David Madden, director of military satellite communications directorate at Air Force Space and Missile Systems Center (AFSMC), said Wednesday the service is crafting an acquisition plan for a “real” competition that will entice contractors to compete. Madden said he had a meeting Wednesday with Defense Department acquisition executive Frank Kendall to figure out how to make competition valuable for companies while ensuring the service can procure satellites at the right price.
Madden said the impetus driving the Air Force’s GPS III acquisition strategy is its austere budget environment. In the old days, he told reporters, the service would give competing contractors “$500 million,” and they’d do their design work before the Air Force had a runoff and selected a winner.
“How do we get them far enough along…in their own investment, and try to keep that investment to a minimum so they can get a return on their investment quickly,” Madden said at a Capitol Hill breakfast hosted by Peter Huessy. “Otherwise, they won’t compete.”
Madden said the Air Force wants to be involved in the competition just enough to understand bidders’ designs, but not get in their way.
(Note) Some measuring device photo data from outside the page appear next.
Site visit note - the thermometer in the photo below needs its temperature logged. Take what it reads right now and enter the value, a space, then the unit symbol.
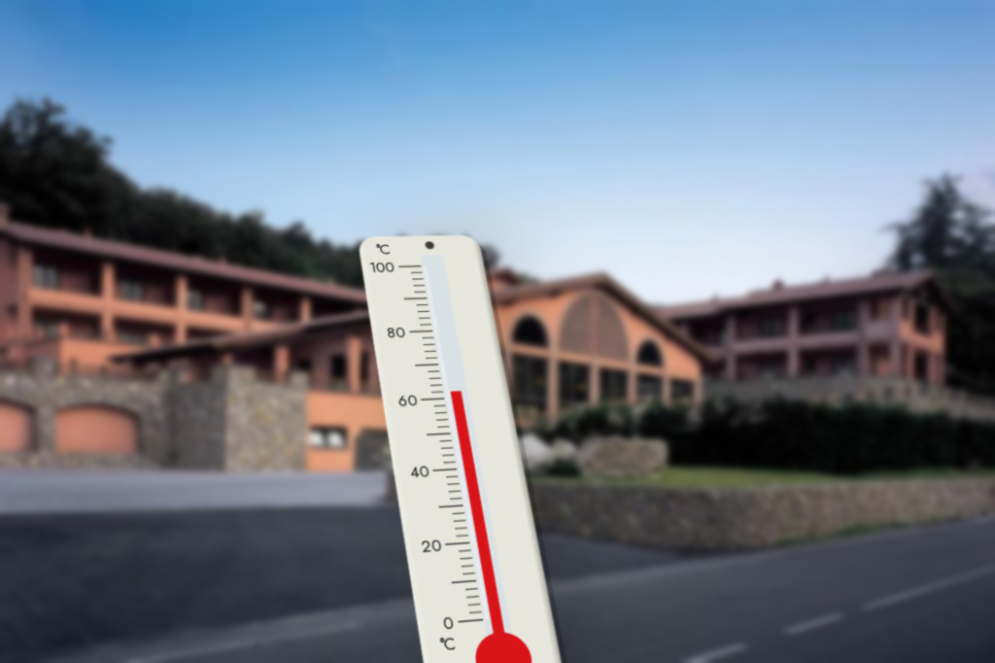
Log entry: 62 °C
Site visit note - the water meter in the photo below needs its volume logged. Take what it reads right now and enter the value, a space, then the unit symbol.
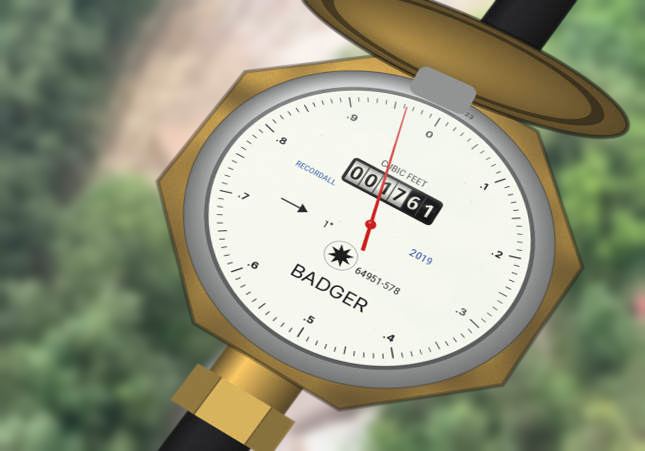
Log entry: 1760.96 ft³
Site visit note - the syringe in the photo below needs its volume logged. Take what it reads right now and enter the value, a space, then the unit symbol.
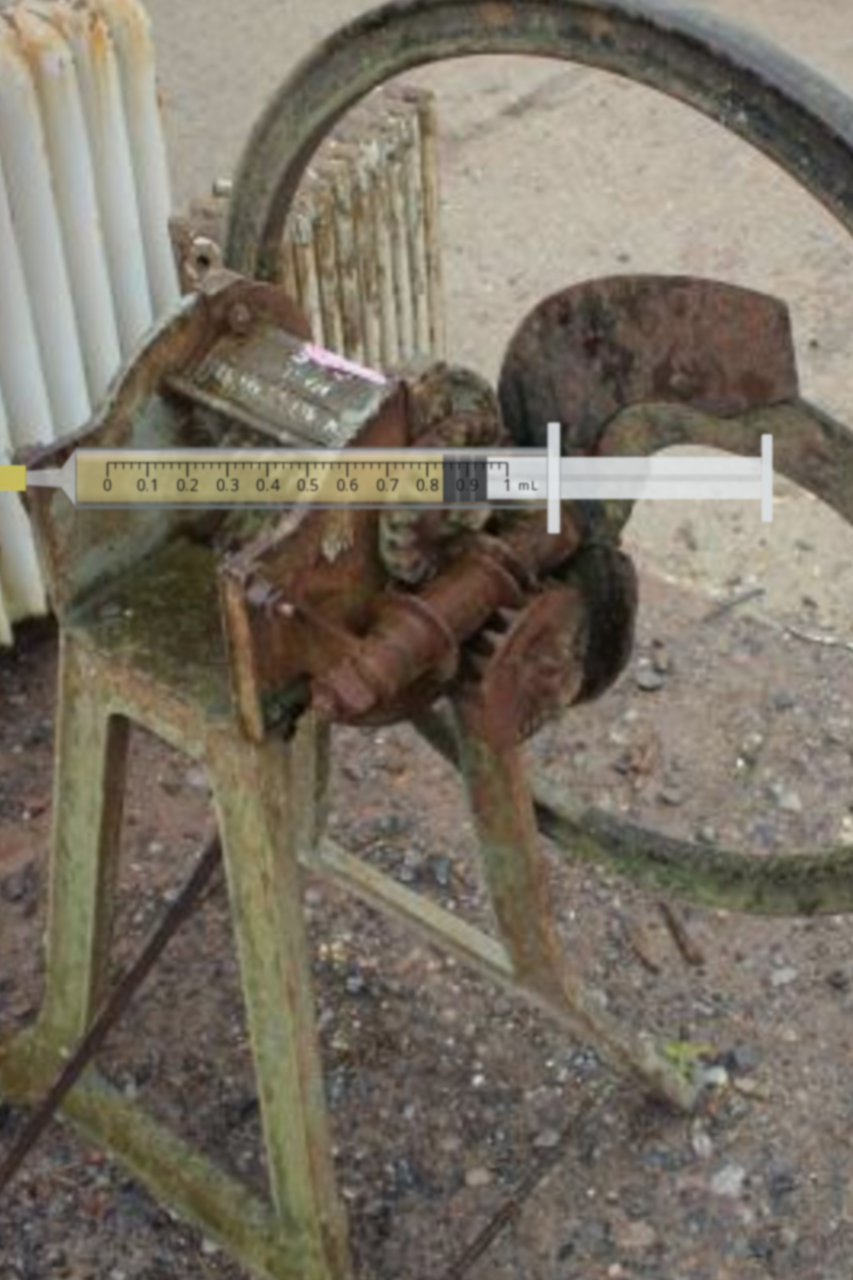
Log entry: 0.84 mL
He said he believes contractors can get to a critical design level a lot faster if the Air Force isn’t “side by side” with them all the way. He also said the Air Force is determining how many satellites it could buy at once to help make it a more “cost effective” model by spreading cost among multiple satellites. Madden said the service is unsure how many DoD will let it procure.
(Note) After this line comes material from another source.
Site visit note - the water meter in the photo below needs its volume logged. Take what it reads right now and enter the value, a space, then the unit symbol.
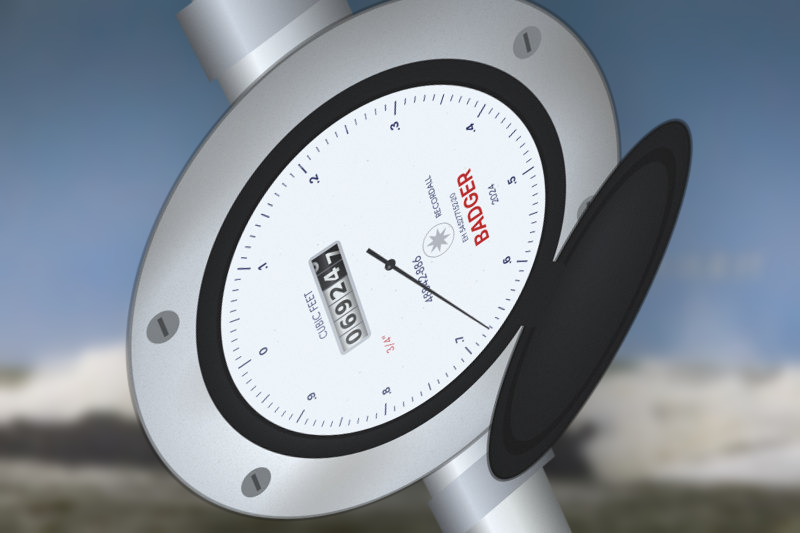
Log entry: 69246.67 ft³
“What we’re concerned about is long-term cost,” Madden said.
It is also unclear exactly how many satellites the Air Force will compete, but Madden said the service only has authority to procure 12 satellites via sole source. Lockheed Martin [LMT], the GPS III prime contractor, was awarded in 2008 the contract for the GPS III non-flight satellite testbed (GNST) and the first two GPS III space vehicles with priced options for up to 10 additional satellites.
The company was contracted for space vehicles three and four in 2012, five and six in 2013, and seven and eight in 2014, Lockheed Martin said on its website. Madden said the Air Force had two more satellites it was “about to put on order” with Lockheed Martin for a total of 10 GPS III space vehicles. Potential bidders for competed GPS III satellites include Boeing [BA], which developed the GPS IIF series, and Northrop Grumman [NOC], which Madden said had a “lot of understanding” about GPS satellites. Neither company, nor Lockheed Martin, was able to comment by press time Wednesday.
The Air Force declined Wednesday to comment by press time.